Unlike most of the United States, there is no definitive “tick season” in Florida because of the comfortable year-round climate. Ticks are active and breed at all times of year, so infestation, tick bites, and tick-borne diseases are all tick dangers that can occur at any time. Being able to identify ticks and being aware of common tick behaviors can help residents to avoid tick dangers.
Types of Florida Ticks
There are three main types of ticks that are common in Florida, the American dog tick, the brown dog tick, and the deer tick. All three types are brown before engorging, or taking a blood meal. After a blood meal all three ticks become grey and swollen. Brown dog ticks are identifiable by the reddish-brown cast of their exoskeletons and are more likely to infest homes, as they are the only one of the three types that can carry out the life cycle entirely indoors. Deer ticks are most commonly associated with certain tick diseases and are identifiable by their black legs.
Ticks “quest” to find hosts, a behavior that is carried out by holding onto vegetation or other objects with the rear legs and extending the front legs out to latch onto prey. Tick larvae typically feed on smaller prey animals, such as birds, while nymphs and adults feed on larger prey animals such as deer and dogs. After feeding, ticks drop off of host animals. Female adults will then lay eggs, ticks in other life stages will move through the next stage of the life cycle after feeding.
Removing ticks can be tricky, as ticks embed under the skin to feed.

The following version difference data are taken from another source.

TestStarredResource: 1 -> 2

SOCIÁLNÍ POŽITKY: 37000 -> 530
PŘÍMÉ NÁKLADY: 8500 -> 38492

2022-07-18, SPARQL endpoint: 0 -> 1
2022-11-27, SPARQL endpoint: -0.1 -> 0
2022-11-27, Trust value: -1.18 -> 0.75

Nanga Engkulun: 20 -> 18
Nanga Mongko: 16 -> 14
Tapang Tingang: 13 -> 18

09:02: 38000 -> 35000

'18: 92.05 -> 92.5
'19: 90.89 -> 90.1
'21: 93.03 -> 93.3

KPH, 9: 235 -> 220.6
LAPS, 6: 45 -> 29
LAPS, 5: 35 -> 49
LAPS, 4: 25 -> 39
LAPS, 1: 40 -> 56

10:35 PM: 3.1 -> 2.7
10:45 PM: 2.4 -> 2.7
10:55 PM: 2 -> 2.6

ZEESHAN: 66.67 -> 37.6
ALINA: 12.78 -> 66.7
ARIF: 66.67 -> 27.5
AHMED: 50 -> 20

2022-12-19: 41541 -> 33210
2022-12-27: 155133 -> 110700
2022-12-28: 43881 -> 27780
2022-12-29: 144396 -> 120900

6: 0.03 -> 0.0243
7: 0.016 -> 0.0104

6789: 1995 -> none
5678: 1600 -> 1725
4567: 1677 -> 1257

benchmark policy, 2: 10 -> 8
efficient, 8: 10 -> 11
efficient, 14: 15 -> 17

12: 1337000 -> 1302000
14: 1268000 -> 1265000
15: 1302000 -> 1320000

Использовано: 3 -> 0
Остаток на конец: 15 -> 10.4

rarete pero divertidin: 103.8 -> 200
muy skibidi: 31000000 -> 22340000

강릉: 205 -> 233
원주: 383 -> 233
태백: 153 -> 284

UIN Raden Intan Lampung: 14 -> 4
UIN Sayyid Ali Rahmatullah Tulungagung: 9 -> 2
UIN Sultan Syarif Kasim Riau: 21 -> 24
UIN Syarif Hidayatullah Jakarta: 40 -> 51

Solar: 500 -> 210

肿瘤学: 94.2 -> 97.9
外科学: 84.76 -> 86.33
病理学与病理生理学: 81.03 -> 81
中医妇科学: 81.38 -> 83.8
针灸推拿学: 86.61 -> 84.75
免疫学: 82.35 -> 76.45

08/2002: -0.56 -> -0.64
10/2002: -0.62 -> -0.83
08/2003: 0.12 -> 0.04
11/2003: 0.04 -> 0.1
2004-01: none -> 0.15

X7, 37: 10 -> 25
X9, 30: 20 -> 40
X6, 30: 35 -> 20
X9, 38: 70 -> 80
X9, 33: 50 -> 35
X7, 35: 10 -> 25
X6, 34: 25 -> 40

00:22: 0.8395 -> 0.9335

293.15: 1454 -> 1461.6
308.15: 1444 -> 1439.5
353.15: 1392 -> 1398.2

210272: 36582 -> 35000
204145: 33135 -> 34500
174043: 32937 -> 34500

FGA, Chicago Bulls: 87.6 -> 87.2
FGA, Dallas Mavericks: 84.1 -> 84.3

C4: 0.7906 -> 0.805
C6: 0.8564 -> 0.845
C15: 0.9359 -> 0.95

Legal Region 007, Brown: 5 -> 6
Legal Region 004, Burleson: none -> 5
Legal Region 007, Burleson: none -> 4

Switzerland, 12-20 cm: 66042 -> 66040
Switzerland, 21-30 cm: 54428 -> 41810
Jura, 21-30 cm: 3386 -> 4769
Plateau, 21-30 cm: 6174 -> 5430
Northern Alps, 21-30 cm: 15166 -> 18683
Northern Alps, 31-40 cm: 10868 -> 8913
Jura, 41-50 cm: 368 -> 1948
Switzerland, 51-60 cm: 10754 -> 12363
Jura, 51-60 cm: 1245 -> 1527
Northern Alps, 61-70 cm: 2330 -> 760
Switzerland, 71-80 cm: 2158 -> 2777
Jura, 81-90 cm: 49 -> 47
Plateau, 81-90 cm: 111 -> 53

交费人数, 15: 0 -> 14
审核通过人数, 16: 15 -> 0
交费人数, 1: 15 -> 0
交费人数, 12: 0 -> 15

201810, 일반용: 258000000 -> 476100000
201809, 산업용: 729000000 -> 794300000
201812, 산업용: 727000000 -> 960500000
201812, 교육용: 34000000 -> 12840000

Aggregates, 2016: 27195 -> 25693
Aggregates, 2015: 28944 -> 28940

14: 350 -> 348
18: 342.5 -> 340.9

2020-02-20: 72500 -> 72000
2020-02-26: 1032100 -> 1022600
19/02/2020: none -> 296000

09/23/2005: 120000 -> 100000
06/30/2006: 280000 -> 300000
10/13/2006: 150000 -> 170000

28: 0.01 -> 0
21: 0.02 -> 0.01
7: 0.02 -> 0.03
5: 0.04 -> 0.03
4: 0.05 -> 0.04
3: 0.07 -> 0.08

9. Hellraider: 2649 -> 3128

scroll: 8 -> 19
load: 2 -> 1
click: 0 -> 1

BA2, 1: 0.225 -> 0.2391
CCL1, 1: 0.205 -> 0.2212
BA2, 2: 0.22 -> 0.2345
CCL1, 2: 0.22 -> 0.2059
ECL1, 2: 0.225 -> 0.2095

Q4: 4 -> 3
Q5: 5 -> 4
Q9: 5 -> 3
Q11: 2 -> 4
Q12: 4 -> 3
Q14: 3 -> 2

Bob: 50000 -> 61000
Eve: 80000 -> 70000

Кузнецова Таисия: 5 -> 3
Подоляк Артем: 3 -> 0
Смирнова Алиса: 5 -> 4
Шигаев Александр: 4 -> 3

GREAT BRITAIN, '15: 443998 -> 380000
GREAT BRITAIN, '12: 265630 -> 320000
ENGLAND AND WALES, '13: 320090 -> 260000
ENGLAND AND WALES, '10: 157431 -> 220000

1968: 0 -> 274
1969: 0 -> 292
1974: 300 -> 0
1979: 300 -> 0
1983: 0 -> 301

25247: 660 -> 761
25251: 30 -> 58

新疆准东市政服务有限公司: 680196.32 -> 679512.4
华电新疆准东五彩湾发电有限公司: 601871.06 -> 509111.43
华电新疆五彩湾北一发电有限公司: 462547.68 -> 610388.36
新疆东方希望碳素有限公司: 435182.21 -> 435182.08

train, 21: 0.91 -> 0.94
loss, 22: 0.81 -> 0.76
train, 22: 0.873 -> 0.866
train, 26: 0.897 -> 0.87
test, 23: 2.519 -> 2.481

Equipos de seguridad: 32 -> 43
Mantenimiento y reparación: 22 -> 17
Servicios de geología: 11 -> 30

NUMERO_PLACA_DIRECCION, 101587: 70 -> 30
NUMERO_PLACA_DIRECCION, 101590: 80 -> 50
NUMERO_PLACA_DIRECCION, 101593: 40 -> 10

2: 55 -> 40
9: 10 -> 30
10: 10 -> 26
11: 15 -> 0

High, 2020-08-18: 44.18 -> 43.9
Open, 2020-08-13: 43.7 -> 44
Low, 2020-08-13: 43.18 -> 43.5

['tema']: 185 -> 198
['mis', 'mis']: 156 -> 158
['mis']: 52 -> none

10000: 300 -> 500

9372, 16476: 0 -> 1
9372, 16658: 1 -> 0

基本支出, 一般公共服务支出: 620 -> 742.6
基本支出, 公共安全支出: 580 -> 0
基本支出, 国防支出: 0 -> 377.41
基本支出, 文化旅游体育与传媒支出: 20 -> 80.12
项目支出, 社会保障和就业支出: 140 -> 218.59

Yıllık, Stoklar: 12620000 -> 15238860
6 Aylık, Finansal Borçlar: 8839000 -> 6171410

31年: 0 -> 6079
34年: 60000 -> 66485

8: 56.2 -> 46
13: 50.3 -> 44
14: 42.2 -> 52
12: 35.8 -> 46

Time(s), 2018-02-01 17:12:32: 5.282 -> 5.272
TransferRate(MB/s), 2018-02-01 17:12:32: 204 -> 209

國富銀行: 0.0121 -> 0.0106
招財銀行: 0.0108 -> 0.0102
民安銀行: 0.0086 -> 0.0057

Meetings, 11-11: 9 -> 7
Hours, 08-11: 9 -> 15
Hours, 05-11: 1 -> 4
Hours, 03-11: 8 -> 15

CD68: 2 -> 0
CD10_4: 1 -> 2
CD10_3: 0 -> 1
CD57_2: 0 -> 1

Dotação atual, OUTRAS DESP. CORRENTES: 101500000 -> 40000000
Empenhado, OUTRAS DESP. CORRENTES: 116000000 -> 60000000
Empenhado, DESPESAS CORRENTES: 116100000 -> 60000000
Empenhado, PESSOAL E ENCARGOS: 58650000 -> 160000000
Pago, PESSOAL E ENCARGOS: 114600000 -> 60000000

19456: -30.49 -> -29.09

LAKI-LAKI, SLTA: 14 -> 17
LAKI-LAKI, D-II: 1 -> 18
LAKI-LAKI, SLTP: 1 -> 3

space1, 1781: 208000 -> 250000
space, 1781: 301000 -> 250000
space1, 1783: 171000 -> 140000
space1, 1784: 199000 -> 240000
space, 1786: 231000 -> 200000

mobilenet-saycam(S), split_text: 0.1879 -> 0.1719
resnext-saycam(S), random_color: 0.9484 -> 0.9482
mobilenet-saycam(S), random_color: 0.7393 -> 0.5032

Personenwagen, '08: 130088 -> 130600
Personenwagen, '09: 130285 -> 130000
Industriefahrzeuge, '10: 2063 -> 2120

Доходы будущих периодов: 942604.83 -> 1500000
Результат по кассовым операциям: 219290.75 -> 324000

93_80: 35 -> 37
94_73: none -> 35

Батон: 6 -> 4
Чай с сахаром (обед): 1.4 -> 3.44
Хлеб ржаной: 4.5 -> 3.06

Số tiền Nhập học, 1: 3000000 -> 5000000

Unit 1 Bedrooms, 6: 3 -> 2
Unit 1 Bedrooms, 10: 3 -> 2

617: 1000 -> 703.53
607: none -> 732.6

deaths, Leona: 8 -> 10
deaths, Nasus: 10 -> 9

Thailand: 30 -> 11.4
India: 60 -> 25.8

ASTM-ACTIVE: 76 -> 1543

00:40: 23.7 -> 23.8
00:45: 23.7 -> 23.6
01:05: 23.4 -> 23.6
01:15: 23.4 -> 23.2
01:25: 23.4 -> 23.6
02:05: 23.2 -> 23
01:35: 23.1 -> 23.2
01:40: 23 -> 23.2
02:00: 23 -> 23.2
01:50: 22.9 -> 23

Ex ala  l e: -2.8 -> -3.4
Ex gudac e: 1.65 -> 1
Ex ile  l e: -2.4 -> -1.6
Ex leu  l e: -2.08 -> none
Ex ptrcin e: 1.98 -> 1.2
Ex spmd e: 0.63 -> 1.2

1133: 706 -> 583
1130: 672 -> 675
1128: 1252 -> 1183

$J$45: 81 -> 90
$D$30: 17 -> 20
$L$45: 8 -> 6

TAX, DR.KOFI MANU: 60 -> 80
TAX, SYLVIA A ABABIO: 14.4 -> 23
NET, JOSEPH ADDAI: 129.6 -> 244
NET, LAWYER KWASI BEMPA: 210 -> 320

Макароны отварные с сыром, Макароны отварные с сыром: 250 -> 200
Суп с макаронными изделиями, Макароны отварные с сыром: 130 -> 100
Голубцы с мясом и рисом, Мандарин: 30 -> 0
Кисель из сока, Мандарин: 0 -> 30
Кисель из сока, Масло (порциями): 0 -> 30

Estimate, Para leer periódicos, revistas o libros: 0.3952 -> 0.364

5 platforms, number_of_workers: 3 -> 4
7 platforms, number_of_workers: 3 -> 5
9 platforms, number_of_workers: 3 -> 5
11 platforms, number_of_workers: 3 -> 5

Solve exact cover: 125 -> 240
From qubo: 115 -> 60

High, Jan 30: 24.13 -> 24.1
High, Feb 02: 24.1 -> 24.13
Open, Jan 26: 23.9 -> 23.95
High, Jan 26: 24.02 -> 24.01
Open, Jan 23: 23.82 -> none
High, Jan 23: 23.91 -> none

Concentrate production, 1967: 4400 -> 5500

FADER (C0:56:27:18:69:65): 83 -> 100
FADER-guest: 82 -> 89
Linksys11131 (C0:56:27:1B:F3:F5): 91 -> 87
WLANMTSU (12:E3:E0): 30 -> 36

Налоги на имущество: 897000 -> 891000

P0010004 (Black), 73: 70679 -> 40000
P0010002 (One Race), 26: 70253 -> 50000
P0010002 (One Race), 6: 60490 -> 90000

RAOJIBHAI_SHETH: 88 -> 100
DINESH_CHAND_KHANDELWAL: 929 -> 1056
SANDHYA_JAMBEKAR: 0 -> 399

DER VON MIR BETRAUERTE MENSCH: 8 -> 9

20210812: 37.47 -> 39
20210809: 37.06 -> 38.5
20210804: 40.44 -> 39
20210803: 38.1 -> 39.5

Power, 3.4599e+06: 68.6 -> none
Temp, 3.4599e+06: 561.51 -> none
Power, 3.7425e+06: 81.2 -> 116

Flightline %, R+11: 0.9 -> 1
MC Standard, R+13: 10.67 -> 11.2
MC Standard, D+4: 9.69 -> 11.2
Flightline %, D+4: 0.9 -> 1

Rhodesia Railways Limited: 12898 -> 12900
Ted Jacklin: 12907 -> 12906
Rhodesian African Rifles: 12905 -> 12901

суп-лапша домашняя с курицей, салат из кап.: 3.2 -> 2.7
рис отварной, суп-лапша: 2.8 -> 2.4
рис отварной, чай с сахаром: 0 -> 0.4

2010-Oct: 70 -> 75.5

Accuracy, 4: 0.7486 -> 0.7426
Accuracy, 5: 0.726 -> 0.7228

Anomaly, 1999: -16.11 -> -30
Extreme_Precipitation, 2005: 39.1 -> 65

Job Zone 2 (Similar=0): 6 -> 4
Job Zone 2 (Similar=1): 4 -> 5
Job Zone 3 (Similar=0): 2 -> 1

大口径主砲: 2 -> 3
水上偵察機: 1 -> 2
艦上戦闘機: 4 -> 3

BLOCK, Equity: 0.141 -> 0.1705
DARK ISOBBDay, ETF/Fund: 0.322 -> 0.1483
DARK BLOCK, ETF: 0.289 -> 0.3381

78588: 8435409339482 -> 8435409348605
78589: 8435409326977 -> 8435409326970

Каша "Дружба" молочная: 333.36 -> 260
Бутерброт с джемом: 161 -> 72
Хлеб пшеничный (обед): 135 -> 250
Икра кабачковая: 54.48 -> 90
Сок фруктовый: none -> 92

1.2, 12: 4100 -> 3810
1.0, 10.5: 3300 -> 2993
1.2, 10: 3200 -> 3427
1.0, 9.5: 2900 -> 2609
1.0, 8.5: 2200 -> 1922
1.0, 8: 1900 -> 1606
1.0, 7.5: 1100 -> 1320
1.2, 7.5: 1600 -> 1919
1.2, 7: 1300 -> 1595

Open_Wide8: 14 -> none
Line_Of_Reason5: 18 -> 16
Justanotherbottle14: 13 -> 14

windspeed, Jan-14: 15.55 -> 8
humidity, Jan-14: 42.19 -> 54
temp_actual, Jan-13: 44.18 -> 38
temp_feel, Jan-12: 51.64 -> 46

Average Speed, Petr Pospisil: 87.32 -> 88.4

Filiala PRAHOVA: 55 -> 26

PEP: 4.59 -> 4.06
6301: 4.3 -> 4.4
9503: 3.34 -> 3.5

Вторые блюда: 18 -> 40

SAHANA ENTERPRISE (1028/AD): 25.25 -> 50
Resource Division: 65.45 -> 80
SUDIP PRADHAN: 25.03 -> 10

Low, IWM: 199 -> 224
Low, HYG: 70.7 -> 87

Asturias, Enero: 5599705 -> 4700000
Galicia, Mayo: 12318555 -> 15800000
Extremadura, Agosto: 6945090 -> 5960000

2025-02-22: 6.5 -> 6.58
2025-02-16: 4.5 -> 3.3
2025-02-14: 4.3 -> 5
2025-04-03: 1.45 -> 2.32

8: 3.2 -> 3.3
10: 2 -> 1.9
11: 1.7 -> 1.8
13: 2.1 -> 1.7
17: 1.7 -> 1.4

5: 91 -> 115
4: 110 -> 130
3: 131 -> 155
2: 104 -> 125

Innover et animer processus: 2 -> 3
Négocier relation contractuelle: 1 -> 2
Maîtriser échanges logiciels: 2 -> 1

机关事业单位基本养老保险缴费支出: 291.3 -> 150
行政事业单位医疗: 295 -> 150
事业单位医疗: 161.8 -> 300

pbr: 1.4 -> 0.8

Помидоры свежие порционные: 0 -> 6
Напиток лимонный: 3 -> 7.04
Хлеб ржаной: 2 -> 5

Ticks should never be removed using harsh chemicals or flames, as the ticks may become startled and regurgitate the stomach contents into the host’s bloodstream. Ticks should be removed by holding tweezers as close to the skin as possible and pinching, then pulling upward. If necessary, it may help to twist while pulling the tick from the skin in order to dislodge the mouth parts. It is important to remove all parts of the tick from the bite site.
Although not as common in Florida as in some of the Northeastern states, deer ticks have been known to carry Lyme disease. Deer ticks in Florida have also been known to cause Babesiosis. Babesiosis occurs when ticks inject hosts with parasites that attack red blood cells, causing nausea, fever, and even blood pressure and organ complications in hosts with weakened immune systems. If not removed quickly enough, or if mouth parts are left in the site of a tick bite, infections can occur. Tick bite may also cause skin irritation, anemia, and fever in dogs.